Universal Properties of Activation Sparsity in Modern Large Language Models
Filip Szatkowski, Patryk Będkowski, Alessio Devoto, Jan Dubiński, Pasquale Minervini, Mikołaj Piórczyński, Simone Scardapane, Bartosz Wójcik
TL;DR
The paper addresses the gap in understanding activation sparsity in modern LLMs by introducing a simple, training-free framework built around a top-p sparsification rule and the notion of critical sparsity, the maximum sparsity that preserves at least $1\%$ of performance. It systematically evaluates sparsity tolerance across diverse model families (including GLU-based FFNs and diffusion LLMs), scales, and training regimes, revealing universal patterns: larger models tolerate higher sparsity, input activations often drive sparsity more than gates or up-projections, and sparsity dynamics persist across MoEs and diffusion architectures. The findings highlight that activation sparsity is a robust, scale-dependent property with practical acceleration potential, especially when using input-based sparsification, and that diffusion LLMs may exhibit even stronger sparsity tolerance but require diffusion-specific strategies.
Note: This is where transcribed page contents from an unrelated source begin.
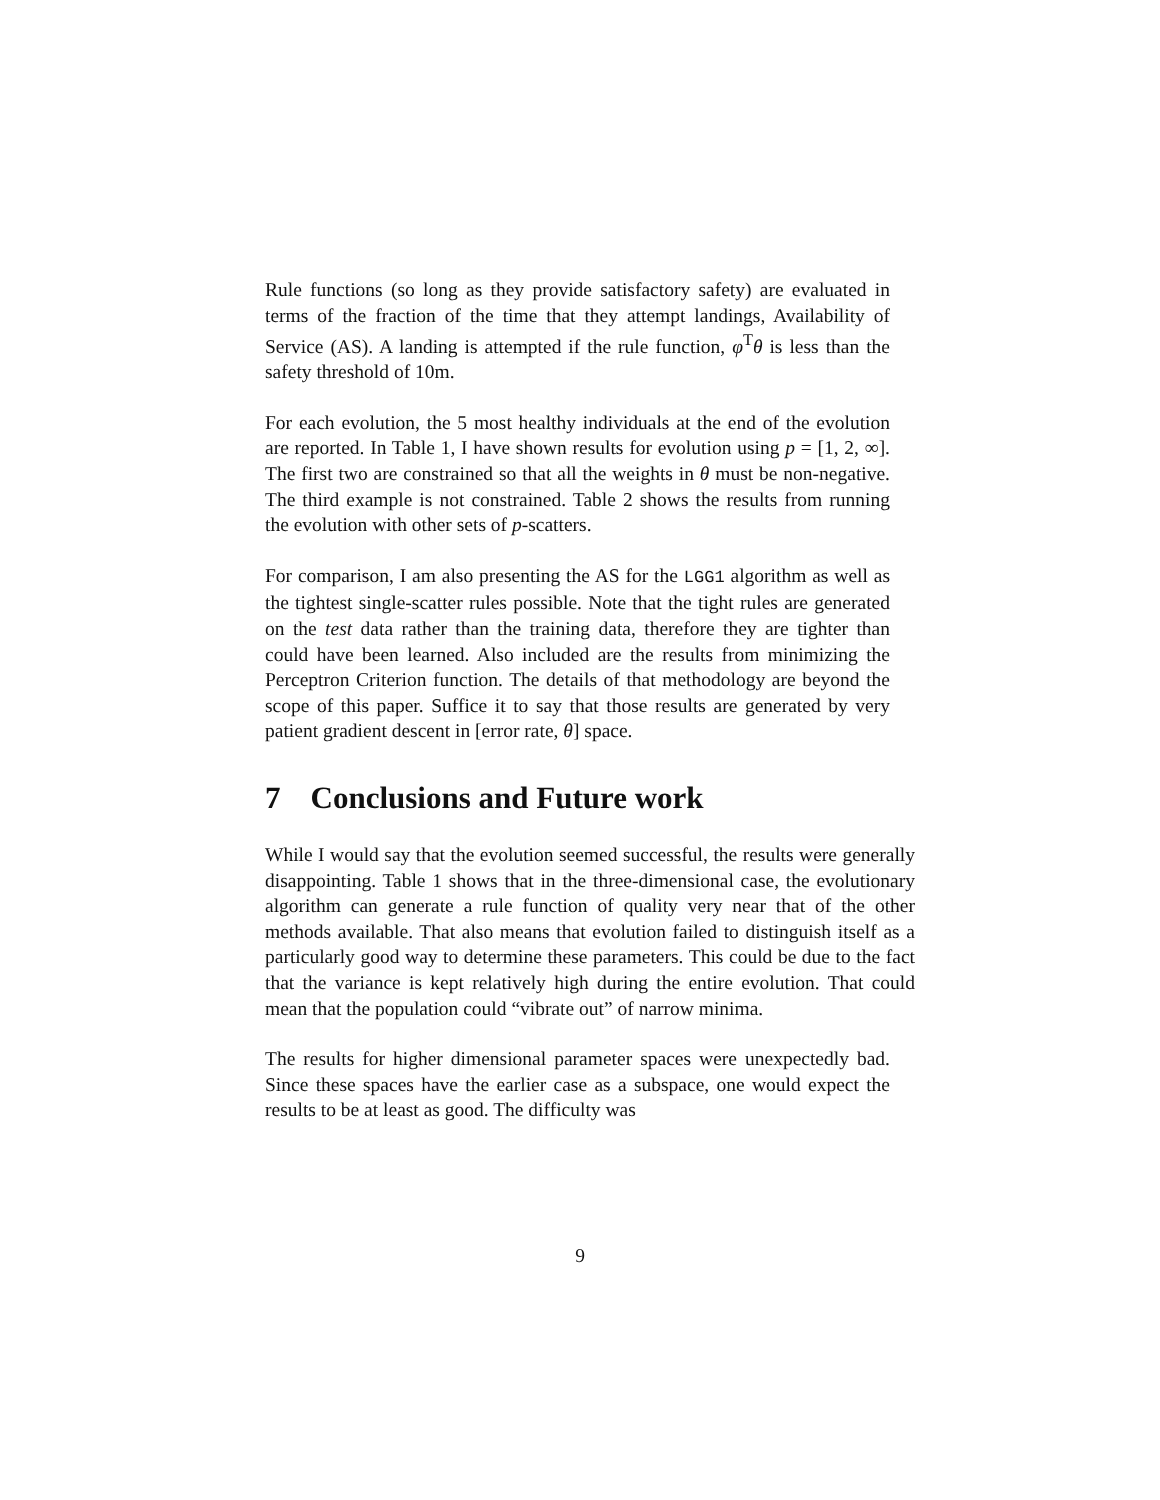Rule functions (so long as they provide satisfactory safety) are evaluated in terms of the fraction of the time that they attempt landings, Availability of Service (AS). A landing is attempted if the rule function, φ<sup>T</sup>θ is less than the safety threshold of 10m.
For each evolution, the 5 most healthy individuals at the end of the evolution are reported. In Table 1, I have shown results for evolution using p = [1, 2, ∞]. The first two are constrained so that all the weights in θ must be non-negative. The third example is not constrained. Table 2 shows the results from running the evolution with other sets of p-scatters.
For comparison, I am also presenting the AS for the LGG1 algorithm as well as the tightest single-scatter rules possible. Note that the tight rules are generated on the test data rather than the training data, therefore they are tighter than could have been learned. Also included are the results from minimizing the Perceptron Criterion function. The details of that methodology are beyond the scope of this paper. Suffice it to say that those results are generated by very patient gradient descent in [error rate, θ] space.
7 Conclusions and Future work
While I would say that the evolution seemed successful, the results were generally disappointing. Table 1 shows that in the three-dimensional case, the evolutionary algorithm can generate a rule function of quality very near that of the other methods available. That also means that evolution failed to distinguish itself as a particularly good way to determine these parameters. This could be due to the fact that the variance is kept relatively high during the entire evolution. That could mean that the population could “vibrate out” of narrow minima.
The results for higher dimensional parameter spaces were unexpectedly bad. Since these spaces have the earlier case as a subspace, one would expect the results to be at least as good. The difficulty was
9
Overall, the work provides practical guidelines for leveraging activation sparsity to improve efficiency in large-scale LLMs without retraining, along with a reproducible framework applicable across architectures and tasks.
Abstract
Activation sparsity is an intriguing property of deep neural networks that has been extensively studied in ReLU-based models, due to its advantages for efficiency, robustness, and interpretability. However, methods relying on exact zero activations do not directly apply to modern Large Language Models (LLMs), leading to fragmented, model-specific strategies for LLM activation sparsity and a gap in its general understanding. In this work, we introduce a general framework for evaluating sparsity robustness in contemporary LLMs and conduct a systematic investigation of this phenomenon in their feedforward~(FFN) layers. Our results uncover universal properties of activation sparsity across diverse model families and scales. Importantly, we observe that the potential for effective activation sparsity grows with model size, highlighting its increasing relevance as models scale. Furthermore, we present the first study of activation sparsity in diffusion-based LLMs. Overall, our work provides a comprehensive perspective and practical guidance for harnessing activation sparsity in LLM design and acceleration.